The dispensary’s building wasn’t the only thing to receive an update: Among other contributions to the new aesthetic, Barry Lai of Design Rehab redesigned the logo. Lai, a multidisciplinary art director based in San Francisco, is known for creating unique digital and analog experiences. “At the core of these solutions is visual communication, an art form that must be succinct, direct, and lasting,” he said.

Lai’s Garden of Eden logo represents many things—especially the company’s East Bay heritage. “Of course, it is symbolic of the Tree of Knowledge and the forbidden fruit,” El-Sissi said. “But if you are a San Francisco local, you will also see representation of the [Bay Area Rapid Transit] map with Garden of Eden as the forbidden fruit.”

Laid noted, “The red hue sparingly calls attention to important aspects. The idea behind the brand was to not only have it speak for itself, but also give the consumer a great out-of-box experience with everything from the remodel to the packaging.”

Color was employed to deliver a subliminal message in other ways, as well, according to Sand. “An ongoing exploration of thoughtful minimalism is what I was hoping to achieve through our color blocking,” she said. “The idea was to communicate quality through a clean, streamlined ecosystem.


The Garden of Eden team wanted the remodel to coincide with the advent of adult-use. The objective: to have the entire project completed before what they expected to be tidal waves of new consumers began flooding the market and searching for a shop to call “home.” The team never intended to change the dispensary’s loyal base, but they did want to attract a wider demographic. “We wanted it to be eye-catching and for people walking by to be drawn in; to [want to know] what lies behind the greenery,” said El-Sissi.

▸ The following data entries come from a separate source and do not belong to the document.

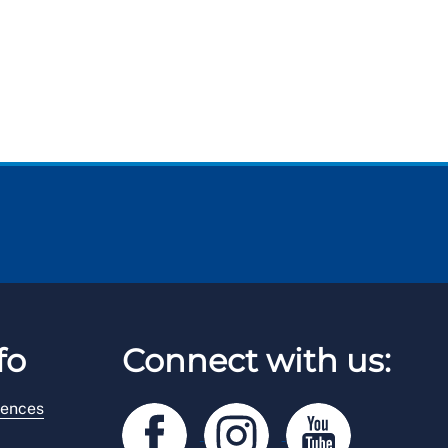
fo
Connect with us:
rences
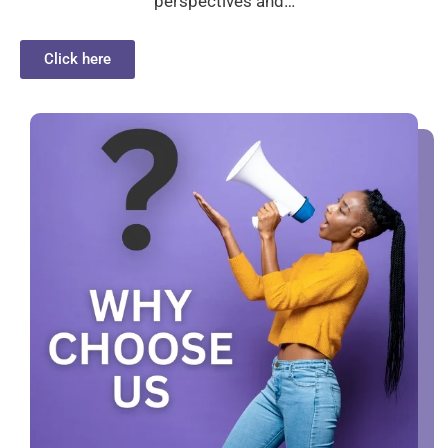
perspectives and…
Click here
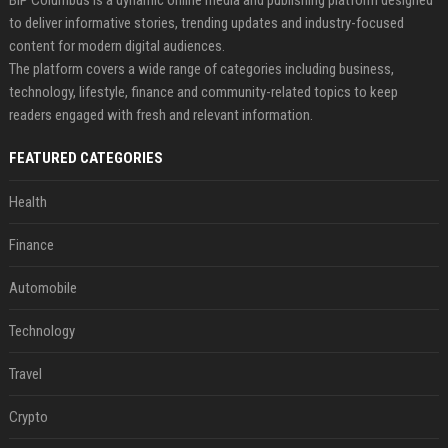
BIP Columbus is a dynamic online media and publishing platform designed
to deliver informative stories, trending updates and industry-focused
content for modern digital audiences.
The platform covers a wide range of categories including business,
technology, lifestyle, finance and community-related topics to keep
readers engaged with fresh and relevant information.
FEATURED CATEGORIES
Health
Finance
Automobile
Technology
Travel
Crypto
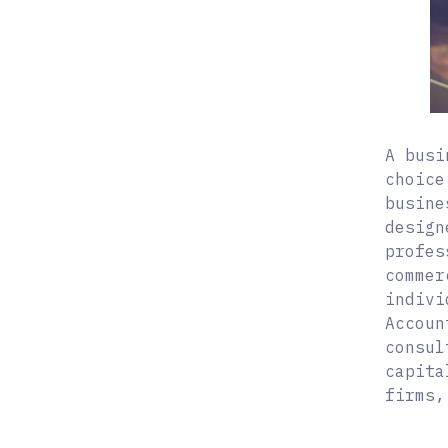
A busi
choice
busine
design
profes
commer
indivi
Accoun
consul
capita
firms,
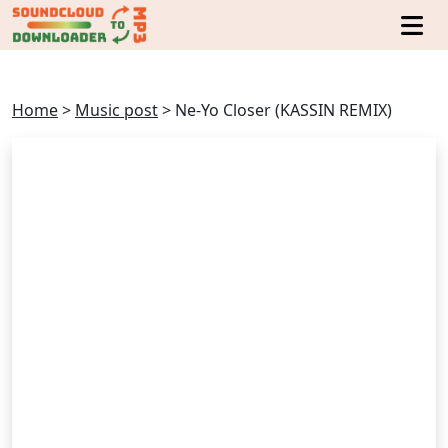
Home
>
Music post
>
Ne-Yo Closer (KASSIN REMIX)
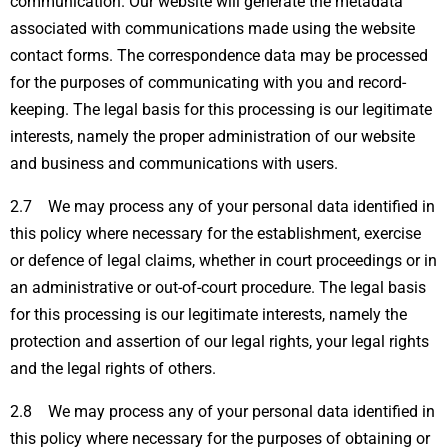
communication. Our website will generate the metadata
associated with communications made using the website
contact forms. The correspondence data may be processed
for the purposes of communicating with you and record-
keeping. The legal basis for this processing is our legitimate
interests, namely the proper administration of our website
and business and communications with users.
2.7 We may process any of your personal data identified in
this policy where necessary for the establishment, exercise
or defence of legal claims, whether in court proceedings or in
an administrative or out-of-court procedure. The legal basis
for this processing is our legitimate interests, namely the
protection and assertion of our legal rights, your legal rights
and the legal rights of others.
2.8 We may process any of your personal data identified in
this policy where necessary for the purposes of obtaining or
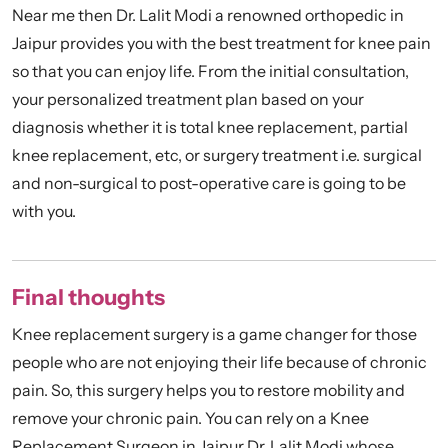
Near me then Dr. Lalit Modi a renowned orthopedic in
Jaipur provides you with the best treatment for knee pain
so that you can enjoy life. From the initial consultation,
your personalized treatment plan based on your
diagnosis whether it is total knee replacement, partial
knee replacement, etc, or surgery treatment i.e. surgical
and non-surgical to post-operative care is going to be
with you.
Final thoughts
Knee replacement surgery is a game changer for those
people who are not enjoying their life because of chronic
pain. So, this surgery helps you to restore mobility and
remove your chronic pain. You can rely on a Knee
Replacement Surgeon in Jaipur Dr. Lalit Modi whose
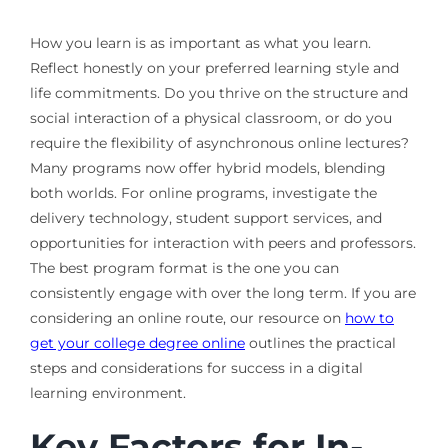
How you learn is as important as what you learn.
Reflect honestly on your preferred learning style and
life commitments. Do you thrive on the structure and
social interaction of a physical classroom, or do you
require the flexibility of asynchronous online lectures?
Many programs now offer hybrid models, blending
both worlds. For online programs, investigate the
delivery technology, student support services, and
opportunities for interaction with peers and professors.
The best program format is the one you can
consistently engage with over the long term. If you are
considering an online route, our resource on
how to
get your college degree online
outlines the practical
steps and considerations for success in a digital
learning environment.
Key Factors for In-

According to Director of Sales and Marketing Nick Rose, the tactic worked. “I overheard an elderly woman and middle-aged gentlemen who were waiting in line,” Rose said. “The gentleman was saying how much nicer it felt to be in the store than before. I approached and asked them how long they had been customers. He responded, ‘Since 2010, but I never brought my mother along until you guys remodeled.’”

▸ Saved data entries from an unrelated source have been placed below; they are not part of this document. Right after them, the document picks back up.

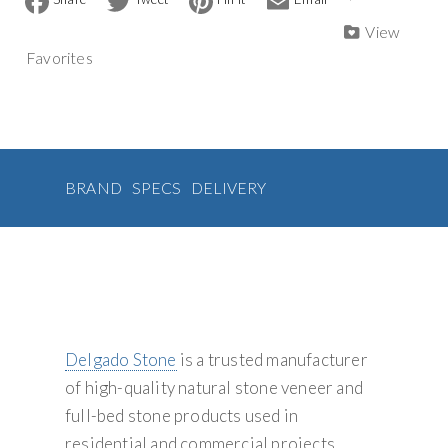
a
w
i
m
Veneer
n
c
i
n
a
View
quantity
a
e
t
t
i
Favorites
b
t
e
l
t
o
e
r
i
o
r
e
v
k
s
t
e
:
BRAND
SPECS
DELIVERY
Delgado Stone
is a trusted manufacturer
of high-quality natural stone veneer and
full-bed stone products used in
residential and commercial projects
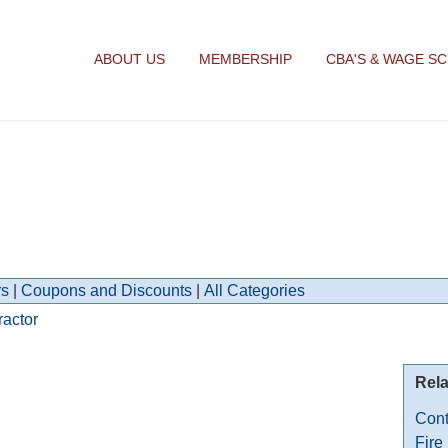
ABOUT US
MEMBERSHIP
CBA'S & WAGE S
s
|
Coupons and Discounts
|
All Categories
ractor
Rela
Cont
Fire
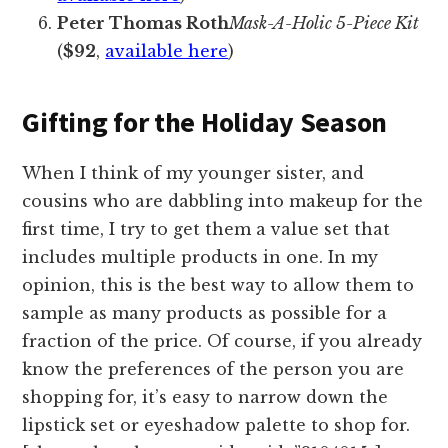
Peter Thomas Roth
Mask-A-Holic 5-Piece Kit
(
$92
,
available here
)
Gifting for the Holiday Season
When I think of my younger sister, and
cousins who are dabbling into makeup for the
first time, I try to get them a value set that
includes multiple products in one. In my
opinion, this is the best way to allow them to
sample as many products as possible for a
fraction of the price. Of course, if you already
know the preferences of the person you are
shopping for, it’s easy to narrow down the
lipstick set or eyeshadow palette to shop for.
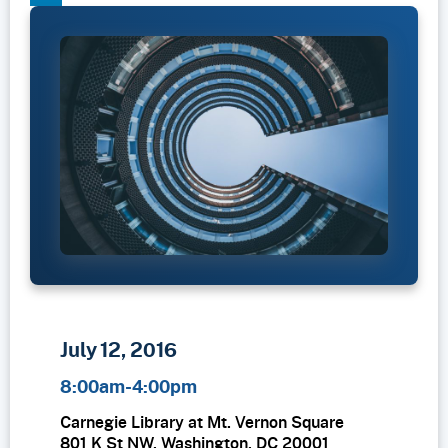
LinkedIn
July 12, 2016
8:00am-4:00pm
Carnegie Library at Mt. Vernon Square
801 K St NW, Washington, DC 20001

Although an important part of the agenda, broadening the demographic did not encompass appealing to everyone. “We have no intention of losing our DNA with the shifting supply in the market today,” he said. “We curate our offerings with a focus on quality and value. If you are into the Cheesecake Factory, we may not be your cup of tea.”


The shop’s new “merchandised coves” wall displays have thoroughly modernized customers’ retail experience, according to Sand. “We are habitual shoppers by nature, so it was important to consider Garden of Eden’s archetype of clients by populating these coves with the best flower,” she said. “Making clients’ experiences enjoyable while also providing them with anticipation for amazing seasonal goods keeps their expectations high and the shop’s design approach honest.”

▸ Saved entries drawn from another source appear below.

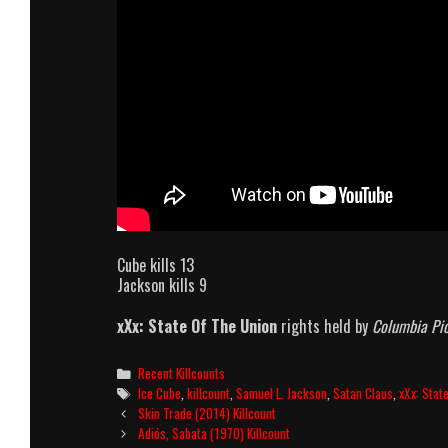
Cube kills 13
Jackson kills 9
xXx: State Of The Union
rights held by
Columbia Pic
Categories
Recent Killcounts
Tags
Ice Cube
,
killcount
,
Samuel L. Jackson
,
Satan Claus
,
xXx: Stat
Post
Skin Trade (2014) Killcount
navigation
Adiós, Sabata (1970) Killcount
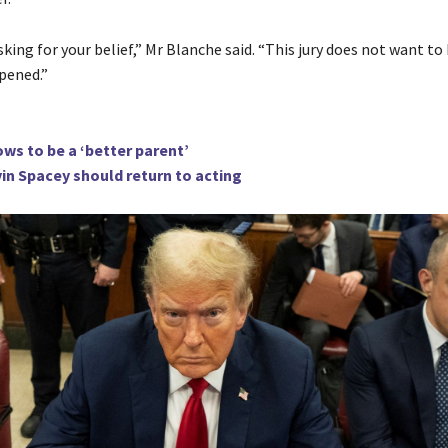
king for your belief,” Mr Blanche said. “This jury does not want to
pened.”
ws to be a ‘better parent’
in Spacey should return to acting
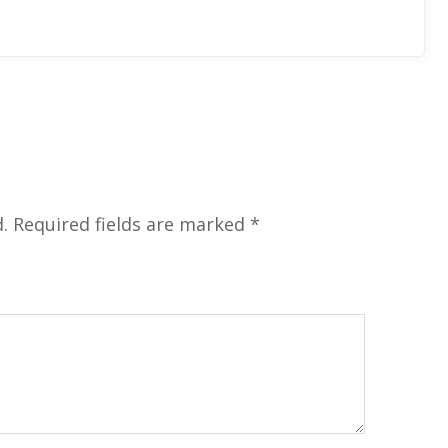
.
Required fields are marked
*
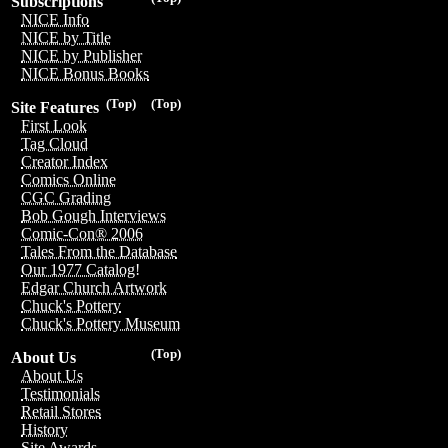
Subscriptions
NICE Info
NICE by Title
NICE by Publisher
NICE Bonus Books
(Top)
(Top)
Site Features
First Look
Tag Cloud
Creator Index
Comics Online
CGC Grading
Bob Gough Interviews
Comic-Con® 2006
Tales From the Database
Our 1977 Catalog!
Edgar Church Artwork
Chuck's Pottery
Chuck's Pottery Museum
(Top)
About Us
About Us
Testimonials
Retail Stores
History
Site Awards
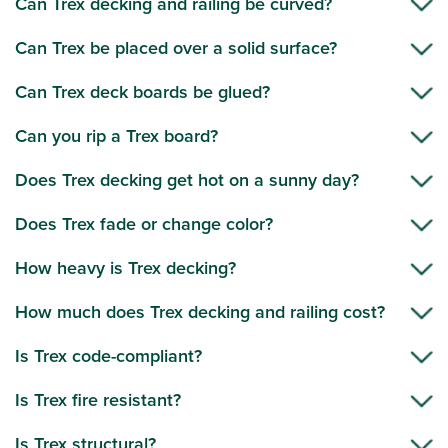
Can Trex decking and railing be curved?
Can Trex be placed over a solid surface?
Can Trex deck boards be glued?
Can you rip a Trex board?
Does Trex decking get hot on a sunny day?
Does Trex fade or change color?
How heavy is Trex decking?
How much does Trex decking and railing cost?
Is Trex code-compliant?
Is Trex fire resistant?
Is Trex structural?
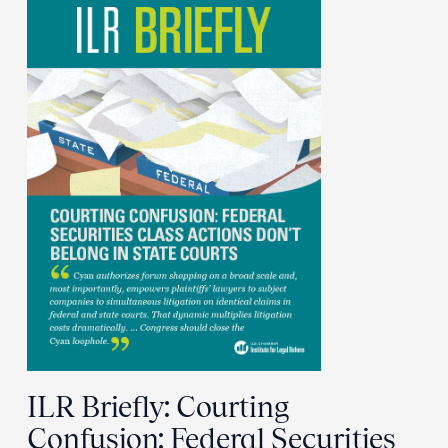
ILR Briefly: Courting
Confusion: Federal Securities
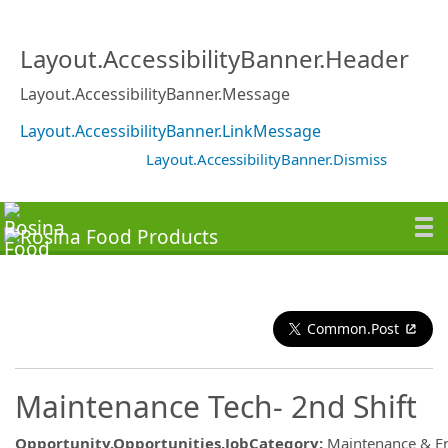
Layout.AccessibilityBanner.Header
Layout.AccessibilityBanner.Message
Layout.AccessibilityBanner.LinkMessage
Layout.AccessibilityBanner.Dismiss
Common.Post
Maintenance Tech- 2nd Shift
Opportunity.Opportunities.JobCategory
:
Maintenance & E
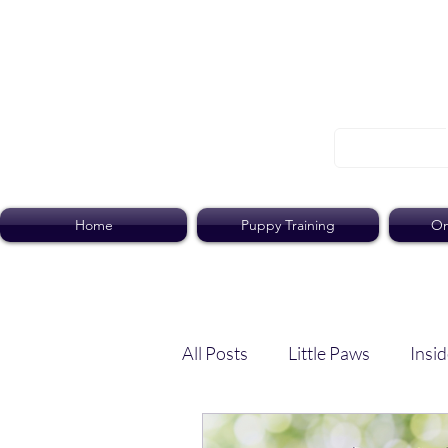
Home
Puppy Training
On
All Posts
Little Paws
Insid
Dog Dish
Paws Pack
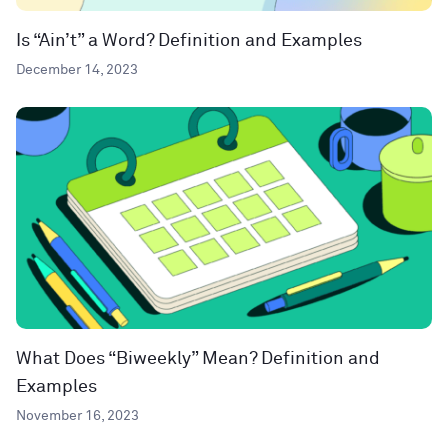
Is “Ain’t” a Word? Definition and Examples
December 14, 2023
What Does “Biweekly” Mean? Definition and
Examples
November 16, 2023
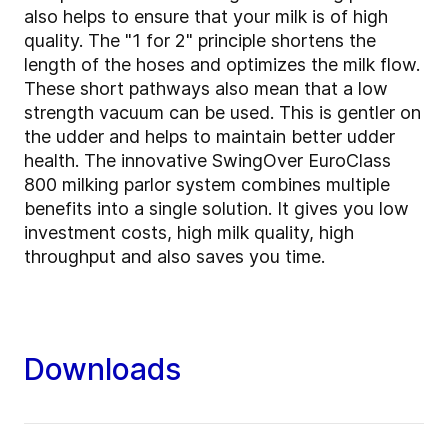
also helps to ensure that your milk is of high
quality. The "1 for 2" principle shortens the
length of the hoses and optimizes the milk flow.
These short pathways also mean that a low
strength vacuum can be used. This is gentler on
the udder and helps to maintain better udder
health. The innovative SwingOver EuroClass
800 milking parlor system combines multiple
benefits into a single solution. It gives you low
investment costs, high milk quality, high
throughput and also saves you time.
Downloads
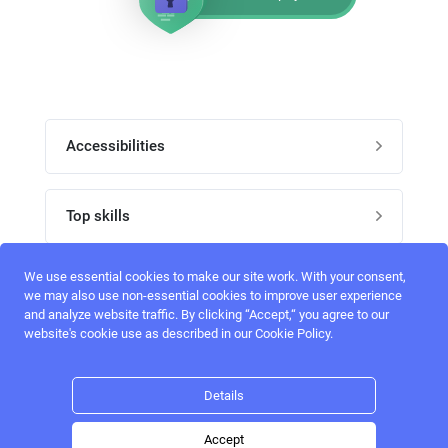
Accessibilities
Post job
Top skills
Home
UI Designers
We use essential cookies to make our site work. With your consent,
Follow perfectlancer on social media
we may also use non-essential cookies to improve user experience
Register
and analyze website traffic. By clicking “Accept,“ you agree to our
UX designers
website's cookie use as described in our Cookie Policy.
Login
Email address
admin@perfectlancer.com
3D Modelers
Details
Hire freelance
Logo Designers
Accept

The makeover addressed not only aesthetics, but also functionality. In addition to Garden of Eden, “we are also the founders of a retail management software named Treez that helps dispensaries become as efficient as possible,” said El-Sissi. As the redesign proceeded, the team leaned on the software’s ability to optimize retail operations. “I think we have accomplished the over-the-counter model quite well here,” El-Sissi said, adding Garden of Eden will serve as a prototype for expansion. “Our next shops will showcase the next wave of retail operations with less over-the-counter and more personal interactions.”


The redesign has had a significant impact, according to El-Sissi: The shop now sees a more affluent consumer, and sales are up by more than 50 percent. More than 800 customers visit on some days. El-Sissi admitted some of the increase in clients may be attributable to tax-based price increases at competing dispensaries. Garden of Eden’s prices haven’t changed. “We felt our customers were already paying the right price, so we chose not to inflate [them],” he said. “We survive due to our business relationships with vendors.”

He added, “Hayward is not a tourist area, so we focus on providing the best products to locals and connoisseurs.”